Recast the listing as a Markdown table with the columns Row and Line, starting at the first line and ending at the line that contains "ro experimentado guía". Leave out any blank lines.

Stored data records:

++++++++++

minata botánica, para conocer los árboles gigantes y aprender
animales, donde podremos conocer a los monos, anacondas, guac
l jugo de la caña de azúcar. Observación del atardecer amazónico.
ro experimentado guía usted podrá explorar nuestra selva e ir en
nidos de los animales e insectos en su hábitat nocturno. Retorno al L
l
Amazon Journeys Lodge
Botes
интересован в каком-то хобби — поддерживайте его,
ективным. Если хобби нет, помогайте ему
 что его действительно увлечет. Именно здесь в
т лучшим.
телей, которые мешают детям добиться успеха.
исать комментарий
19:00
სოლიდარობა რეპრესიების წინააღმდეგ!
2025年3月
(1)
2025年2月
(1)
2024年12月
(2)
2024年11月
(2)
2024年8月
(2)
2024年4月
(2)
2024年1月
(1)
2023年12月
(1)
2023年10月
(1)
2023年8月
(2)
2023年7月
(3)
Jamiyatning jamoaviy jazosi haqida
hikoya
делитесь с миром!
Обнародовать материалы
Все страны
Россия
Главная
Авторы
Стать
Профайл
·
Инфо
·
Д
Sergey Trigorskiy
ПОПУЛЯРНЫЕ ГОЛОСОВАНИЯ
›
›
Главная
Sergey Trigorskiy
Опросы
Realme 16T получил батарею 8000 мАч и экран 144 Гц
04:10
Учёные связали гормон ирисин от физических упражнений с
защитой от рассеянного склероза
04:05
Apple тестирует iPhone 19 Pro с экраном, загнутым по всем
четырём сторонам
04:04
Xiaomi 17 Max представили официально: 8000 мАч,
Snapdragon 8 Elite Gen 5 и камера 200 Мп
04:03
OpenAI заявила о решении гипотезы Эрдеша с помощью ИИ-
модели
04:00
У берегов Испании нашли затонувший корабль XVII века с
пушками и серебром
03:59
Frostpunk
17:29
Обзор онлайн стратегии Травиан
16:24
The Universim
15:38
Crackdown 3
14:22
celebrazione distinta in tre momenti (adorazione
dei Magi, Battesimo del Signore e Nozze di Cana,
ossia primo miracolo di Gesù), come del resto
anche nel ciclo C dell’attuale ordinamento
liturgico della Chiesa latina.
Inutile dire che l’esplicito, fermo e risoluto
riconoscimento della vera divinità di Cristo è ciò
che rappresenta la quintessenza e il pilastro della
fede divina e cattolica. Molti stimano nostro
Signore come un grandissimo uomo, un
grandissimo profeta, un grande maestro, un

++++++++++

• _OUTPUT OF THE EXERCISE_:
| Row | Line |
|---|---|
| 1 | minata botánica, para conocer los árboles gigantes y aprender |
| 2 | animales, donde podremos conocer a los monos, anacondas, guac |
| 3 | l jugo de la caña de azúcar. Observación del atardecer amazónico. |
| 4 | ro experimentado guía usted podrá explorar nuestra selva e ir en |